The architecture is essentially: [CONV, ReLU, MAXPOOL, LRN] -> repeat -> [CONV, ReLU] -> [CONV, ReLU] -> [CONV, ReLU, MAXPOOL] -> FC -> FC -> Output.

The Simple & Deep Elegance: VGG

After AlexNet’s slightly messy, “throw everything at the wall” approach, the VGG team from Oxford in 2014 asked a beautiful question: What if we just make everything uniform and much, much deeper?

Their contribution was architectural purity. They used a very simple, repeating building block: a stack of 3x3 convolutional layers followed by a 2x2 max-pooling layer. Why 3x3? Because two 3x3 conv layers have the same receptive field as a single 5x5 layer, but with more non-linearity (two ReLUs instead of one) and fewer parameters. It’s a more efficient way to build depth.

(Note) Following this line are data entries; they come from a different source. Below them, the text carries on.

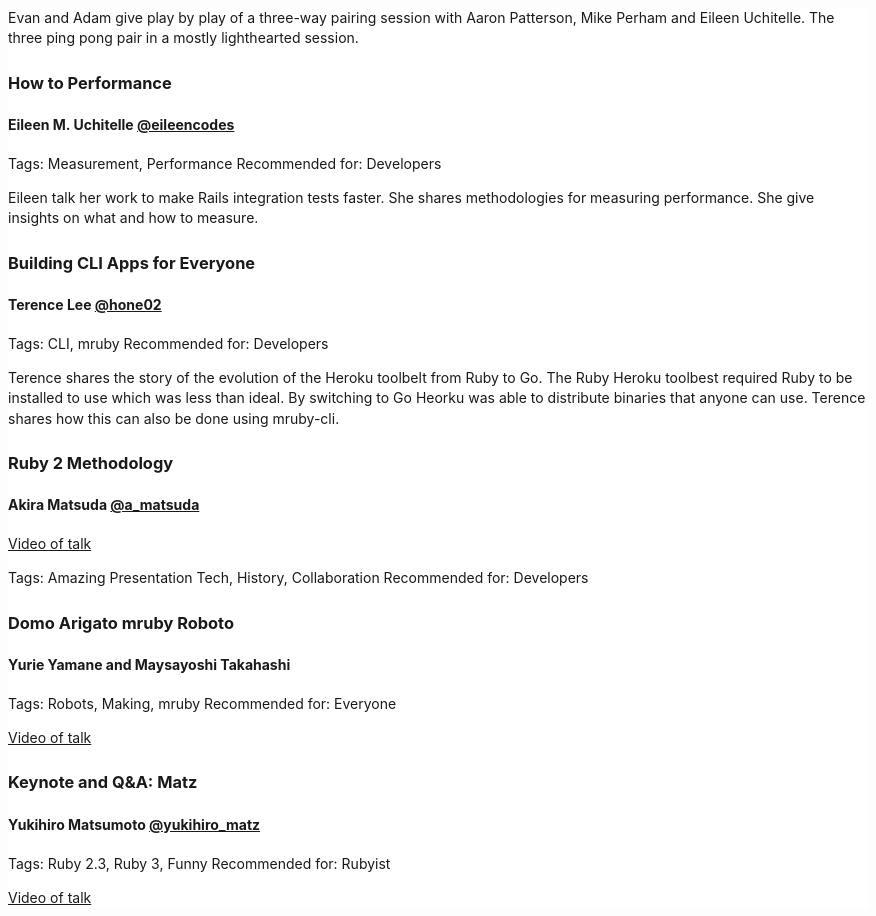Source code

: Evan and Adam give play by play of a three-way pairing session with Aaron Patterson,
Mike Perham and Eileen Uchitelle. The three ping pong pair in a mostly lighthearted
session.

### How to Performance
#### Eileen M. Uchitelle [@eileencodes](https://twitter.com/eileencodes)

Tags: Measurement, Performance
Recommended for: Developers

Eileen talk her work to make Rails integration tests faster. She shares methodologies
for measuring performance. She give insights on what and how to measure.

### Building CLI Apps for Everyone
#### Terence Lee [@hone02](https://twitter.com/hone02)

Tags: CLI, mruby
Recommended for: Developers

Terence shares the story of the evolution of the Heroku toolbelt  from Ruby to
Go. The Ruby Heroku toolbest required Ruby to be installed to use which was less
than ideal. By switching to Go Heorku was able to distribute binaries that
anyone can use. Terence shares how this can also be done using mruby-cli.

### Ruby 2 Methodology
#### Akira Matsuda [@a_matsuda](https://twitter.com/a_matsuda)

[Video of talk](https://www.youtube.com/watch?v=UhMnFy3vNAU)

Tags: Amazing Presentation Tech, History, Collaboration
Recommended for: Developers

### Domo Arigato mruby Roboto
#### Yurie Yamane and Maysayoshi Takahashi

Tags: Robots, Making, mruby
Recommended for: Everyone

[Video of talk](https://www.youtube.com/watch?v=7qWZ5w5v7Eg)

### Keynote and Q&A: Matz
#### Yukihiro Matsumoto [@yukihiro_matz](https://twitter.com/yukihiro_matz)

Tags: Ruby 2.3, Ruby 3, Funny
Recommended for: Rubyist

[Video of talk](https://www.youtube.com/watch?v=LE0g2TUsJ4U)
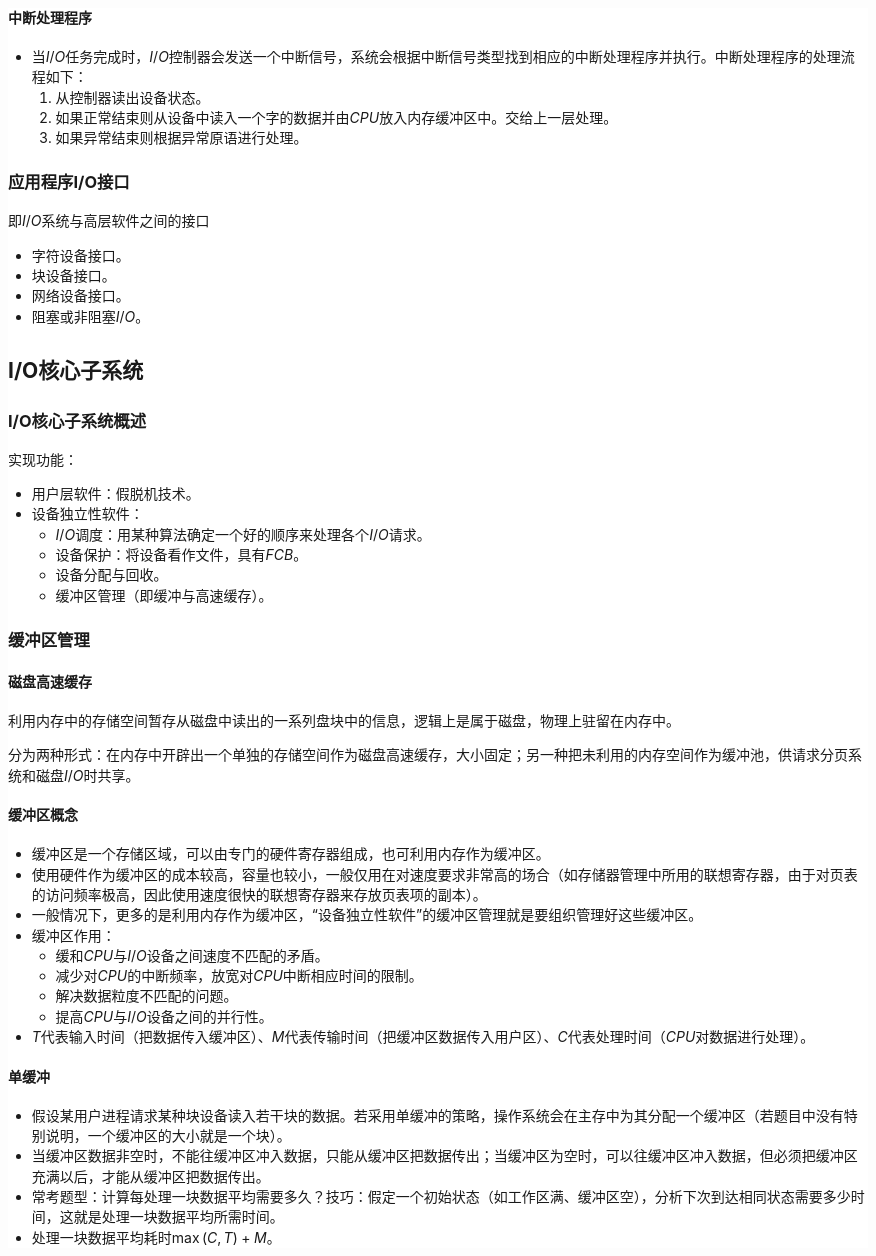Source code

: #### 中断处理程序

+ 当$I/O$任务完成时，$I/O$控制器会发送一个中断信号，系统会根据中断信号类型找到相应的中断处理程序并执行。中断处理程序的处理流程如下：
  1. 从控制器读出设备状态。
  2. 如果正常结束则从设备中读入一个字的数据并由$CPU$放入内存缓冲区中。交给上一层处理。
  3. 如果异常结束则根据异常原语进行处理。

### 应用程序I/O接口

即$I/O$系统与高层软件之间的接口

+ 字符设备接口。
+ 块设备接口。
+ 网络设备接口。
+ 阻塞或非阻塞$I/O$。

## I/O核心子系统

### I/O核心子系统概述

实现功能：

+ 用户层软件：假脱机技术。
+ 设备独立性软件：
  + $I/O$调度：用某种算法确定一个好的顺序来处理各个$I/O$请求。
  + 设备保护：将设备看作文件，具有$FCB$。
  + 设备分配与回收。
  + 缓冲区管理（即缓冲与高速缓存）。

### 缓冲区管理

#### 磁盘高速缓存

利用内存中的存储空间暂存从磁盘中读出的一系列盘块中的信息，逻辑上是属于磁盘，物理上驻留在内存中。

分为两种形式：在内存中开辟出一个单独的存储空间作为磁盘高速缓存，大小固定；另一种把未利用的内存空间作为缓冲池，供请求分页系统和磁盘$I/O$时共享。

#### 缓冲区概念

+ 缓冲区是一个存储区域，可以由专门的硬件寄存器组成，也可利用内存作为缓冲区。
+ 使用硬件作为缓冲区的成本较高，容量也较小，一般仅用在对速度要求非常高的场合（如存储器管理中所用的联想寄存器，由于对页表的访问频率极高，因此使用速度很快的联想寄存器来存放页表项的副本）。
+ 一般情况下，更多的是利用内存作为缓冲区，“设备独立性软件”的缓冲区管理就是要组织管理好这些缓冲区。
+ 缓冲区作用：
  + 缓和$CPU$与$I/O$设备之间速度不匹配的矛盾。
  + 减少对$CPU$的中断频率，放宽对$CPU$中断相应时间的限制。
  + 解决数据粒度不匹配的问题。
  + 提高$CPU$与$I/O$设备之间的并行性。
+ $T$代表输入时间（把数据传入缓冲区）、$M$代表传输时间（把缓冲区数据传入用户区）、$C$代表处理时间（$CPU$对数据进行处理）。

#### 单缓冲

+ 假设某用户进程请求某种块设备读入若干块的数据。若采用单缓冲的策略，操作系统会在主存中为其分配一个缓冲区（若题目中没有特别说明，一个缓冲区的大小就是一个块）。
+ 当缓冲区数据非空时，不能往缓冲区冲入数据，只能从缓冲区把数据传出；当缓冲区为空时，可以往缓冲区冲入数据，但必须把缓冲区充满以后，才能从缓冲区把数据传出。
+ 常考题型：计算每处理一块数据平均需要多久？技巧：假定一个初始状态（如工作区满、缓冲区空），分析下次到达相同状态需要多少时间，这就是处理一块数据平均所需时间。
+ 处理一块数据平均耗时$\max(C,T)+M$。
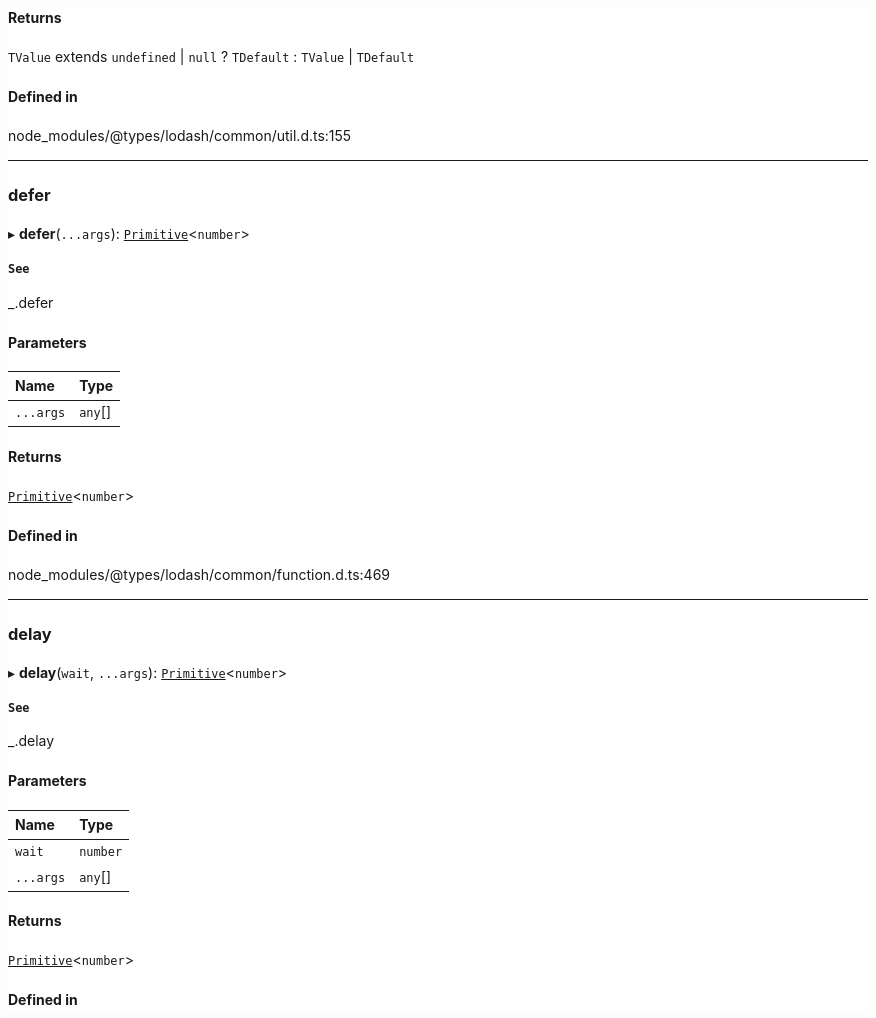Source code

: #### Returns

`TValue` extends `undefined` \| `null` ? `TDefault` : `TValue` \| `TDefault`

#### Defined in

node_modules/@types/lodash/common/util.d.ts:155

---

### defer

▸ **defer**(`...args`): [`Primitive`](lodash.Primitive.md)<`number`\>

**`See`**

\_.defer

#### Parameters

| Name      | Type    |
| :-------- | :------ |
| `...args` | `any`[] |

#### Returns

[`Primitive`](lodash.Primitive.md)<`number`\>

#### Defined in

node_modules/@types/lodash/common/function.d.ts:469

---

### delay

▸ **delay**(`wait`, `...args`): [`Primitive`](lodash.Primitive.md)<`number`\>

**`See`**

\_.delay

#### Parameters

| Name      | Type     |
| :-------- | :------- |
| `wait`    | `number` |
| `...args` | `any`[]  |

#### Returns

[`Primitive`](lodash.Primitive.md)<`number`\>

#### Defined in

They defined configurations like VGG-11, VGG-13, VGG-16, and VGG-19 (the numbers are layers deep). VGG-16 became the workhorse for years. Its uniform structure makes it incredibly easy to understand and implement from memory.

import torch
import torch.nn as nn

# A basic VGG block: a repeating unit of Conv layers with same padding
def vgg_block(num_convs, in_channels, out_channels):
    layers = []
    for _ in range(num_convs):
        layers.append(nn.Conv2d(in_channels, out_channels, kernel_size=3, padding=1))
        layers.append(nn.ReLU(inplace=True))
        in_channels = out_channels  # For the next conv in the block
    layers.append(nn.MaxPool2d(kernel_size=2, stride=2))
    return nn.Sequential(*layers)

# A small VGG-like network
class TinyVGG(nn.Module):
    def __init__(self, num_classes=10):
        super(TinyVGG, self).__init__()
        self.features = nn.Sequential(
            vgg_block(2, 3, 64),   # Two convs, 64 filters
            vgg_block(2, 64, 128), # Two convs, 128 filters
            vgg_block(3, 128, 256), # Three convs, 256 filters
            # ... you could keep going to build VGG-16
        )
        self.classifier = nn.Sequential(
            nn.Linear(256 * 4 * 4, 4096), # Again, mind the dimensions!
            nn.ReLU(True),
            nn.Dropout(),
            nn.Linear(4096, 4096),
            nn.ReLU(True),
            nn.Dropout(),
            nn.Linear(4096, num_classes),
        )

    def forward(self, x):
        x = self.features(x)
        x = torch.flatten(x, 1)
        x = self.classifier(x)
        return x

The glaring weakness of VGG? It’s a parameter monster. Those first few fully connected layers have huge weight matrices (e.g., 512x7x7 -> 4096). This makes the model large on disk and slow to run. While elegant, its inefficiency is why we moved to architectures like ResNet and Inception that give you more bang for your computational buck. But for understanding the power of simple, stacked depth, VGG is unbeatable.